Request
Reproduce, word for word, the lines in the material below starting with the one that has "น้ำมันหอมระเหยจากซีเฟนเนล-SEA FENNEL ESSENTIAL" and going on through the one that has "Aikido Journal – 4/2013 – 48FR". Leave out all pictures.
─── Records for this exercise ───
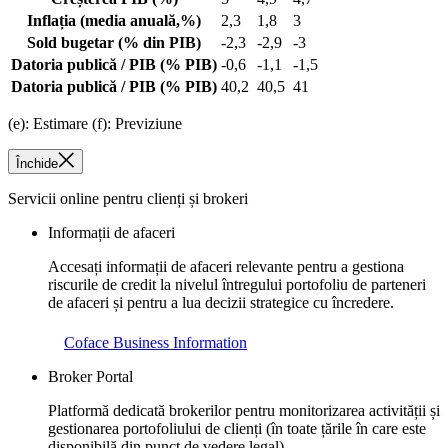
Inflația
(media anuală,%)
2,3
1,8
3
Sold bugetar
(% din PIB)
-2,3
-2,9
-3
Datoria publică / PIB
(% PIB)
-0,6
-1,1
-1,5
Datoria publică / PIB
(% PIB)
40,2
40,5
41
(e): Estimare (f): Previziune
Închide
Servicii online pentru clienți și brokeri
Informații de afaceri
Accesați informații de afaceri relevante pentru a gestiona
riscurile de credit la nivelul întregului portofoliu de parteneri
de afaceri și pentru a lua decizii strategice cu încredere.
Coface Business Information
Broker Portal
Platformă dedicată brokerilor pentru monitorizarea activității și
gestionarea portofoliului de clienți (în toate țările în care este
disponibilă din punct de vedere legal).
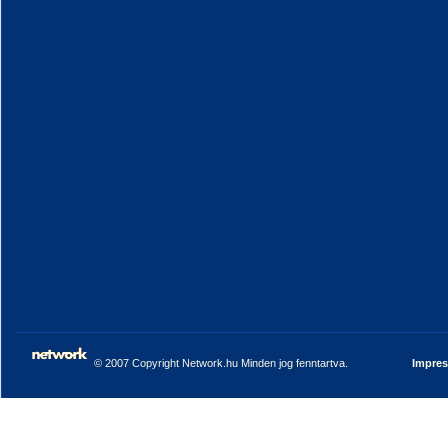
© 2007 Copyright Network.hu Minden jog fenntartva.
Impre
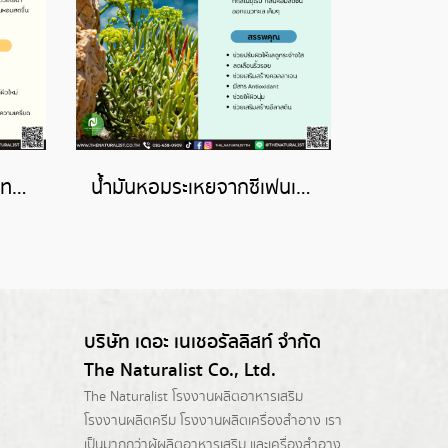
น้ำมันหอมระเหยจากมอนทาน่า-MONTANA ESSENTIAL OIL
น้ำมันหอมระเหยจากซีเฟนเนล-SEA FENNEL ESSENTIAL OIL
บริษัท เดอะ เนเชอรัลลิสท์ จำกัด
The Naturalist Co., Ltd.
The Naturalist
โรงงานผลิตอาหารเสริม
โรงงานผลิตครีม
โรงงานผลิตเครื่องสำอาง เรา
เป็นมากกว่าผู้
ผลิตอาหารเสริม
และเครื่องสำอาง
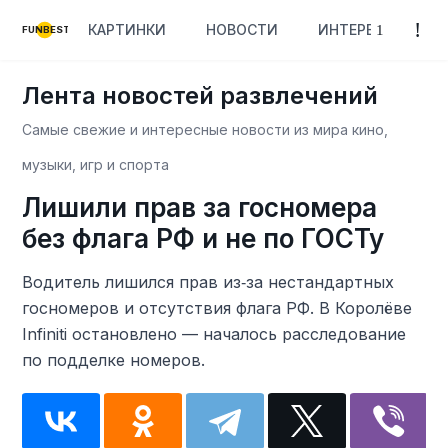
КАРТИНКИ
НОВОСТИ
ИНТЕРЕСНОЕ
FUNBEST
Лента новостей развлечений
Самые свежие и интересные новости из мира кино,
музыки, игр и спорта
Лишили прав за госномера
без флага РФ и не по ГОСТу
Водитель лишился прав из‑за нестандартных
госномеров и отсутствия флага РФ. В Королёве
Infiniti остановлено — началось расследование
по подделке номеров.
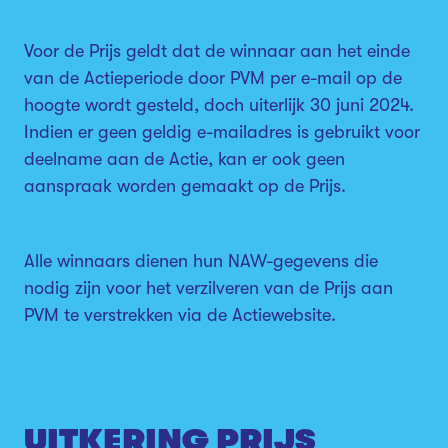
Voor de Prijs geldt dat de winnaar aan het einde
van de Actieperiode door PVM per e-mail op de
hoogte wordt gesteld, doch uiterlijk 30 juni 2024.
Indien er geen geldig e-mailadres is gebruikt voor
deelname aan de Actie, kan er ook geen
aanspraak worden gemaakt op de Prijs.
Alle winnaars dienen hun NAW-gegevens die
nodig zijn voor het verzilveren van de Prijs aan
PVM te verstrekken via de Actiewebsite.
UITKERING PRIJS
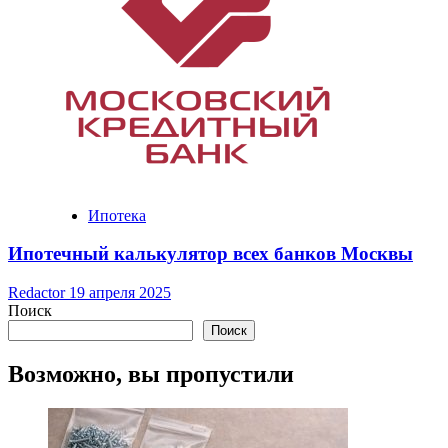
Ипотека
Ипотечный калькулятор всех банков Москвы
Redactor
19 апреля 2025
Поиск
Поиск
Возможно, вы пропустили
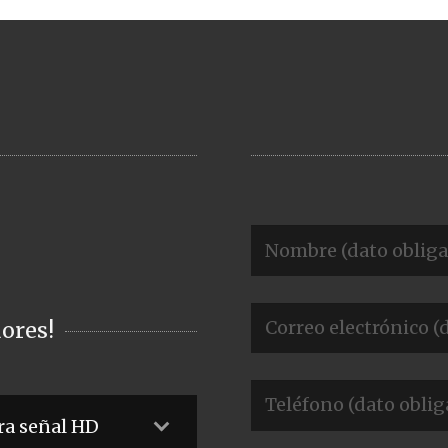
ores!
ra señal HD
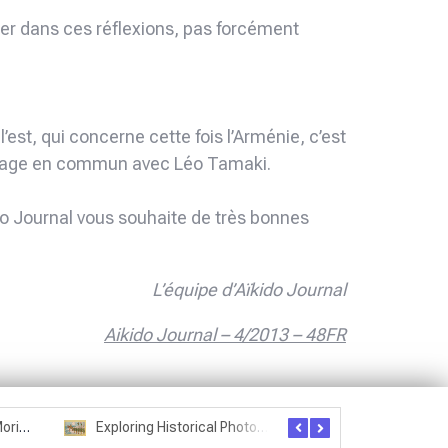
nger dans ces réflexions, pas forcément
 l’est, qui concerne cette fois l’Arménie, c’est
n stage en commun avec Léo Tamaki.
kido Journal vous souhaite de très bonnes
L’équipe d’Aïkido Journal
Aikido Journal – 4/2013 – 48FR
Seznam studentů Moriheie Ueshiby
Exploring Historical Photos – Postcard from the Kwantung Army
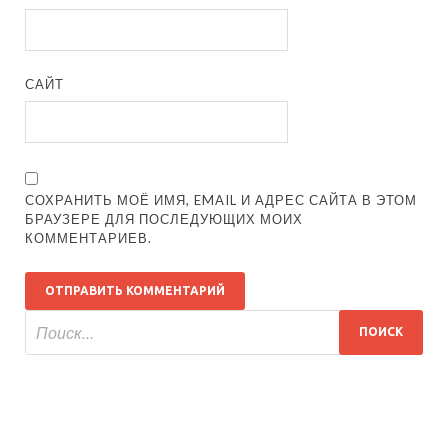
САЙТ
СОХРАНИТЬ МОЁ ИМЯ, EMAIL И АДРЕС САЙТА В ЭТОМ
БРАУЗЕРЕ ДЛЯ ПОСЛЕДУЮЩИХ МОИХ
КОММЕНТАРИЕВ.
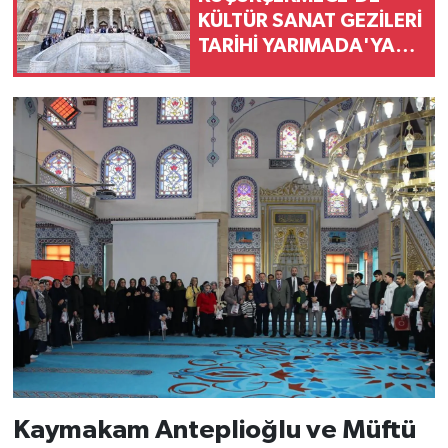
KÜLTÜR SANAT GEZİLERİ
TARİHİ YARIMADA'YA
UZANIYOR
Kaymakam Anteplioğlu ve Müftü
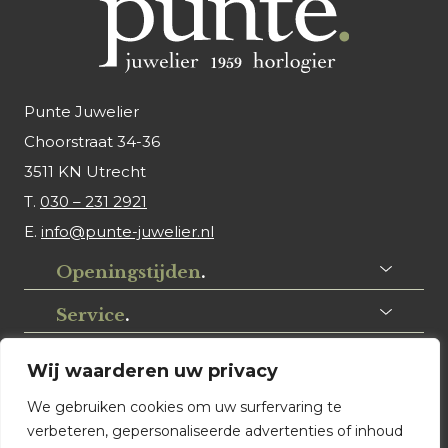
Punte Juwelier
Choorstraat 34-36
3511 KN Utrecht
T.
030 – 231 2921
E.
info@punte-juwelier.nl
Openingstijden
.
Service
.
Volg ons
.
Wij waarderen uw privacy
We gebruiken cookies om uw surfervaring te
verbeteren, gepersonaliseerde advertenties of inhoud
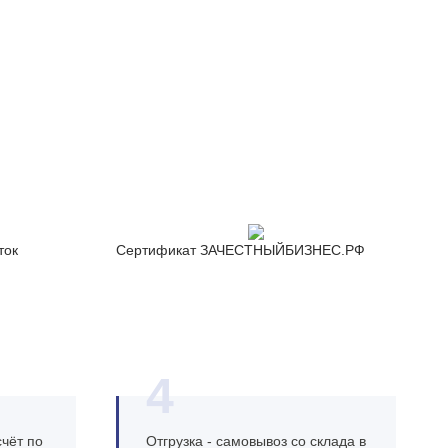
ток
Сертификат ЗАЧЕСТНЫЙБИЗНЕС.РФ
4
чёт по
Отгрузка - самовывоз со склада в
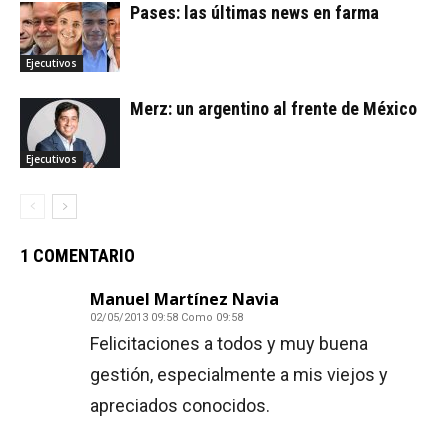
Pases: las últimas news en farma
Ejecutivos
Merz: un argentino al frente de México
Ejecutivos
1 COMENTARIO
Manuel Martínez Navia
02/05/2013 09:58 Como 09:58
Felicitaciones a todos y muy buena
gestión, especialmente a mis viejos y
apreciados conocidos.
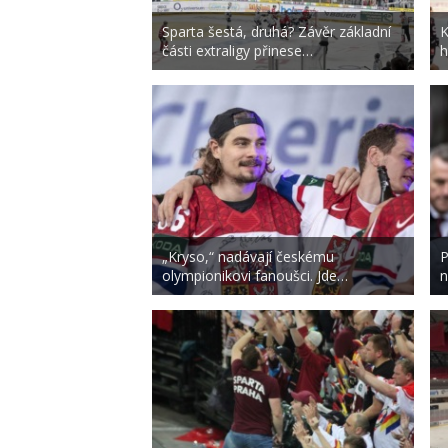
Sparta šestá, druhá? Závěr základní
K
části extraligy přinese…
h
„Kryso,“ nadávají českému
P
olympionikovi fanoušci. Jde…
n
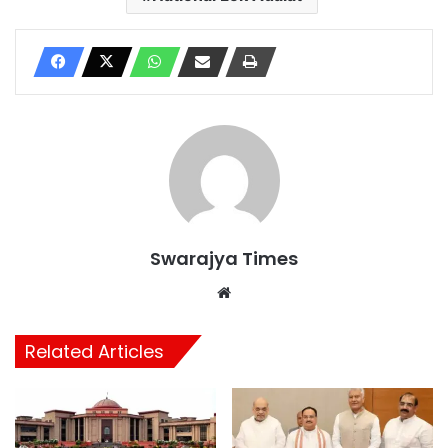
Swarajya Times
Website
Related Articles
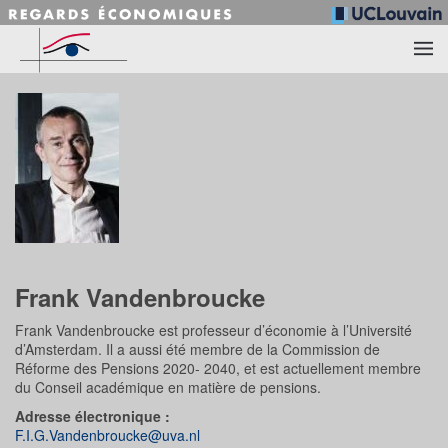
Accéder au contenu principal
Frank Vandenbroucke
Frank Vandenbroucke est professeur d’économie à l’Université
d’Amsterdam. Il a aussi été membre de la Commission de
Réforme des Pensions 2020- 2040, et est actuellement membre
du Conseil académique en matière de pensions.
Adresse électronique :
F.I.G.Vandenbroucke@uva.nl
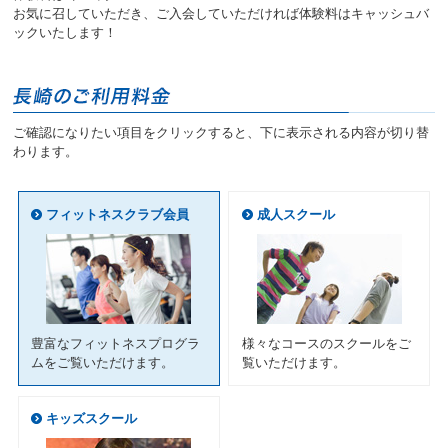
お気に召していただき、ご入会していただければ体験料はキャッシュバ
ニ
ックいたします！
ュ
ー
へ
移
動
し
ご確認になりたい項目をクリックすると、下に表示される内容が切り替
ま
わります。
す
本
文
フィットネスクラブ会員
成人スクール
へ
移
動
し
ま
す
フ
豊富なフィットネスプログラ
様々なコースのスクールをご
ッ
ムをご覧いただけます。
覧いただけます。
タ
ー
情
キッズスクール
報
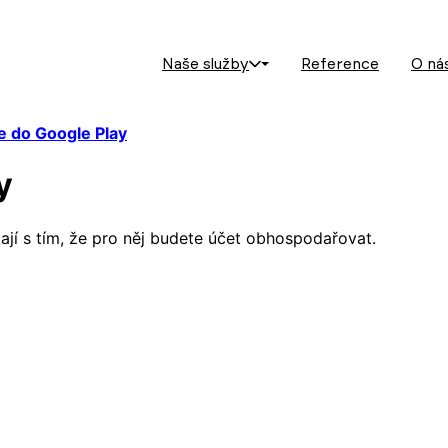
Naše služby
Reference
O ná
e do Google Play
y
tají s tím, že pro něj budete účet obhospodařovat.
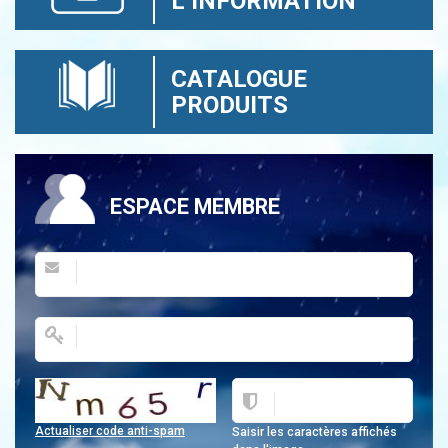
L’INFORMATION
CATALOGUE
PRODUITS
ESPACE MEMBRE
Actualiser code anti-spam
Saisir les caractères affichés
───
Reply to the exercise
น้ำมันหอมระเหยจากซีเฟนเนล-SEA FENNEL ESSENTIAL OIL
บริษัท เดอะ เนเชอรัลลิสท์ จำกัด
The Naturalist Co., Ltd.
The Naturalist
โรงงานผลิตอาหารเสริม
โรงงานผลิตครีม
โรงงานผลิตเครื่องสำอาง เรา
เป็นมากกว่าผู้
ผลิตอาหารเสริม
และเครื่องสำอาง
КАРТИНКИ
НОВОСТИ
ИНТЕРЕСНОЕ
FUNBEST
Лента новостей развлечений
Самые свежие и интересные новости из мира кино,
музыки, игр и спорта
Лишили прав за госномера
без флага РФ и не по ГОСТу
Водитель лишился прав из‑за нестандартных
госномеров и отсутствия флага РФ. В Королёве
Infiniti остановлено — началось расследование
по подделке номеров.
Voor de Prijs geldt dat de winnaar aan het einde
van de Actieperiode door PVM per e-mail op de
hoogte wordt gesteld, doch uiterlijk 30 juni 2024.
Indien er geen geldig e-mailadres is gebruikt voor
deelname aan de Actie, kan er ook geen
aanspraak worden gemaakt op de Prijs.
Alle winnaars dienen hun NAW-gegevens die
nodig zijn voor het verzilveren van de Prijs aan
PVM te verstrekken via de Actiewebsite.
UITKERING PRIJS
Ипотека
Ипотечный калькулятор всех банков Москвы
Redactor
19 апреля 2025
Поиск
Поиск
Возможно, вы пропустили
ores!
ra señal HD
nger dans ces réflexions, pas forcément
 l’est, qui concerne cette fois l’Arménie, c’est
n stage en commun avec Léo Tamaki.
kido Journal vous souhaite de très bonnes
L’équipe d’Aïkido Journal
Aikido Journal – 4/2013 – 48FR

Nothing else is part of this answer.